BEGIN Provided entries

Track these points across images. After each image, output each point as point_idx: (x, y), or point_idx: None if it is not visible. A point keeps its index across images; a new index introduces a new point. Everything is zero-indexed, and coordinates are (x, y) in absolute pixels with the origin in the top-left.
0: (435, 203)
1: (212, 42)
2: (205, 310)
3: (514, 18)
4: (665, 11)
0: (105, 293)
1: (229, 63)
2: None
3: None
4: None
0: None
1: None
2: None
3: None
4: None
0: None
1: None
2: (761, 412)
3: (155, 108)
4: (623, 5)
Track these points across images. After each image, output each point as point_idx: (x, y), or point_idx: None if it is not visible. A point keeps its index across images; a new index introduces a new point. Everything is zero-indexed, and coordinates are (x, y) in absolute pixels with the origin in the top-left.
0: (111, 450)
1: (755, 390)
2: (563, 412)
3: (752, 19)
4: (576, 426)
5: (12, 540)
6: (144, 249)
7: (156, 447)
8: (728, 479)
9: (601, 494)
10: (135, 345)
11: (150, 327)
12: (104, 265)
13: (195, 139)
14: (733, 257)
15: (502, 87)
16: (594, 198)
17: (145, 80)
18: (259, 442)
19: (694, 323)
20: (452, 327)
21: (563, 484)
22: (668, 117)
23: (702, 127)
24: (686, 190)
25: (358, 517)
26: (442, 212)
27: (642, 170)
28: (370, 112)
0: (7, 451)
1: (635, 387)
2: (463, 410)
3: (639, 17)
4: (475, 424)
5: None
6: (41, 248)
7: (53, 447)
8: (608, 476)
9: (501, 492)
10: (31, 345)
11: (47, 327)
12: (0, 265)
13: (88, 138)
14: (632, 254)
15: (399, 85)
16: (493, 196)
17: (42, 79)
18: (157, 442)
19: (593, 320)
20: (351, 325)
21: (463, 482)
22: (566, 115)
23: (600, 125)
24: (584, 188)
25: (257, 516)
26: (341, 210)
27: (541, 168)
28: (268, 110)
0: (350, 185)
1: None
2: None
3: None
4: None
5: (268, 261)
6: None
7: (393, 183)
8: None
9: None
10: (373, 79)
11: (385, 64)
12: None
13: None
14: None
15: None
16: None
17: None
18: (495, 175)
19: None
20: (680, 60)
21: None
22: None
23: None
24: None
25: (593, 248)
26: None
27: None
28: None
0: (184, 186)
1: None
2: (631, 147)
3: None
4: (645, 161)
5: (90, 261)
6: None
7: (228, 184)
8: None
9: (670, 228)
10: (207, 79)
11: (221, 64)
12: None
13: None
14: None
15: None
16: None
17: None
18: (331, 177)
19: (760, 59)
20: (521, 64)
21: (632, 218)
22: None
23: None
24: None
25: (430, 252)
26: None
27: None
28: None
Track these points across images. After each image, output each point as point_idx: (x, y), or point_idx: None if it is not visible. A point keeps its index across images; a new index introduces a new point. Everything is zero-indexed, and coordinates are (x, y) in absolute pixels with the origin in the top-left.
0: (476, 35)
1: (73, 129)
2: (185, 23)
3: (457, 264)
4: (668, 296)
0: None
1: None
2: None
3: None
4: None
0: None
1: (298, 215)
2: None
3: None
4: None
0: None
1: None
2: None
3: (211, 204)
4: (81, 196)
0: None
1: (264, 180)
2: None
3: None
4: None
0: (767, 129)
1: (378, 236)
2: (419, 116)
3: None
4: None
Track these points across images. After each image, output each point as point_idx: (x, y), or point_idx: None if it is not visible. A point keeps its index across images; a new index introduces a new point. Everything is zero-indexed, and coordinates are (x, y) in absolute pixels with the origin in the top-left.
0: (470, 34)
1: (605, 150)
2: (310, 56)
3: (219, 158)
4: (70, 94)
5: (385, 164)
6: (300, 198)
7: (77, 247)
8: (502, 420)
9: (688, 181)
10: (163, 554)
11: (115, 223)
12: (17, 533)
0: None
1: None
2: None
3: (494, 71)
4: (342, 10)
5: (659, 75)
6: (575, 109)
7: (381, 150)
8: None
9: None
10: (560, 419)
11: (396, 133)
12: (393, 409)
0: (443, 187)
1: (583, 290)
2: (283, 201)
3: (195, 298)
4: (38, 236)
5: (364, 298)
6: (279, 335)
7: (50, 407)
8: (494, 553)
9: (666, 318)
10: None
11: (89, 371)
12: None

END Provided entries

## Written instruction
Return, word for word, the part of the items above that runs from their very start through the line containing "0: (435, 203)".

## Solution for this exercise
Track these points across images. After each image, output each point as point_idx: (x, y), or point_idx: None if it is not visible. A point keeps its index across images; a new index introduces a new point. Everything is zero-indexed, and coordinates are (x, y) in absolute pixels with the origin in the top-left.
0: (435, 203)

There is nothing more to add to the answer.